The first item aside, these are all on the CPU side of things. I'm currently working on some graphics optimisation. I've changed the way our primitives sort and collected them up into batches. Batches require only one setup and teardown, so we win when the batches are bigger than 1 prim, and never lose (the overhead for batch generation being small). It's going well though it has required a big overhaul of the render code.

OK, so far, so much techno-babble. How has this improved speed? Well, on our test machine, we were rendering at 10.6fps on my test scene with 7 characters, lights and quite a few props. After 2 weeks of optimisation, the same scene ran at 32fps. Cool! But the machine is a monster, and it remains a priority to get the speed up on lesser beasts. Optimisation is a war of attrition: lots of small changes can be hardly noticeable; but put one more in, and suddenly things start to flow. Then again, when one bottleneck is removed, another will surely rise to take its place. Slowly slowly catchee pussycat (oh, how I love mixing antonymic metaphors). There are a number of areas we are aware of where we can make yet more speed gains; my notional target is 20-25fps for a moderate scene on an average PC / Mac, and I'm optimistic we can hit this. The only way is Up!

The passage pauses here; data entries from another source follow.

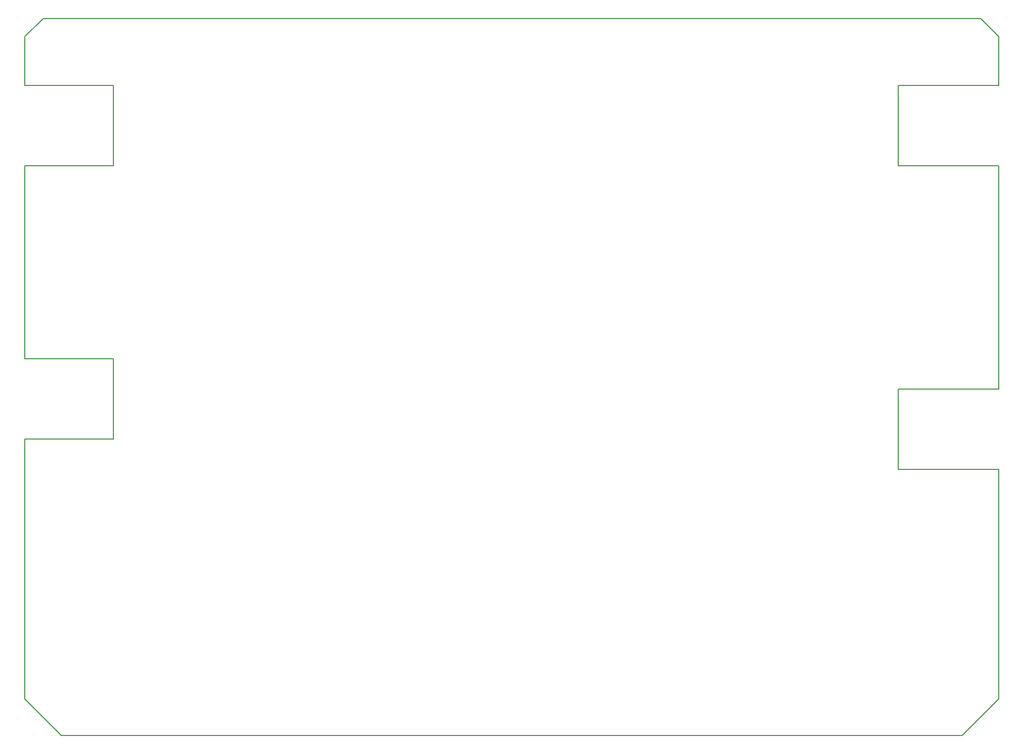
<source format=gko>
G75*
G70*
%OFA0B0*%
%FSLAX25Y25*%
%IPPOS*%
%LPD*%
%AMOC8*
5,1,8,0,0,1.08239X$1,22.5*
%
%ADD11C,0.00787*%
X0000000Y0000000D02*
%LPD*%
G01*
D11*
X0011811Y0464401D02*
X0618110Y0464401D01*
X0000000Y0421094D02*
X0000000Y0452590D01*
X0023622Y0000000D02*
X0000000Y0023622D01*
X0000000Y0243929D02*
X0000000Y0369125D01*
X0000000Y0023622D02*
X0000000Y0191960D01*
X0057087Y0421094D02*
X0000000Y0421094D01*
X0564961Y0172275D02*
X0629921Y0172275D01*
X0057087Y0191960D02*
X0057087Y0243929D01*
X0629921Y0224244D02*
X0564961Y0224244D01*
X0606299Y0000000D02*
X0023622Y0000000D01*
X0629921Y0369125D02*
X0629921Y0224244D01*
X0618110Y0464401D02*
X0629921Y0452590D01*
X0629921Y0452590D02*
X0629921Y0421094D01*
X0564961Y0369125D02*
X0629921Y0369125D01*
X0057087Y0243929D02*
X0000000Y0243929D01*
X0629921Y0421094D02*
X0564961Y0421094D01*
X0000000Y0191960D02*
X0057087Y0191960D01*
X0564961Y0224244D02*
X0564961Y0172275D01*
X0000000Y0452590D02*
X0011811Y0464401D01*
X0000000Y0369125D02*
X0057087Y0369125D01*
X0057087Y0369125D02*
X0057087Y0421094D01*
X0629921Y0172275D02*
X0629921Y0023622D01*
X0629921Y0023622D02*
X0606299Y0000000D01*
X0564961Y0421094D02*
X0564961Y0369125D01*
M02*

</source>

So there you have it. With luck, I'll get Dave to tell you something next week about the work he's been doing on the launcher, which is already giving us much faster load times on our test machines. We've obviously got to do a shedload of testing on the new code before we ship it to you, as there's always a risk that we've broken something major, so we've got this pencilled in for the release after next, assuming all goes well.

Oh, and please don't ask me what any of this means. All I know is Moviestorm runs a lot faster now.


Walvince said...
This comment has been removed by the author.
Walvince said...

Excellent news! It's really an important point that sure. Maybe the first. Keep in this way!

snorkel said...

Well, I've got the shader batching up and running. Hurrah! I had some real nasty bugs to fight to get there, and I am happy in all but one respect: there is no notable improvement in performance. Yes, sometimes the universe defies one's abilities to understand it; and just as the rotation curves of galaxies lead inexorably to the hypothesis of Dark Matter, so the performance of Moviestorm leads me to the conclusion that there must exist a thing such as Dark Code. This is invisible to all observational techniques of debugging, but whose presence can be inferred by its ability to grind away at frame rate. Having spent some time chasing the ghosts of "Heisenberg Code" (the bugs that only appear when you are not looking for them) I am now looking earnestly for the presence of an analogue to Dark Energy which will cause inexplicable speed-ups in the application. Some may claim this all points to a fundamental misunderstanding of the universe; I say it's more likely to be because it's Friday and my brain is aching, and when I come in Monday, everything will be as it should. Om Mani Padme Hum...

Norrie said...

"Heisenberg Code" made me laugh far more than I should admit to.

"Dark Code" sent me over the geek ledge.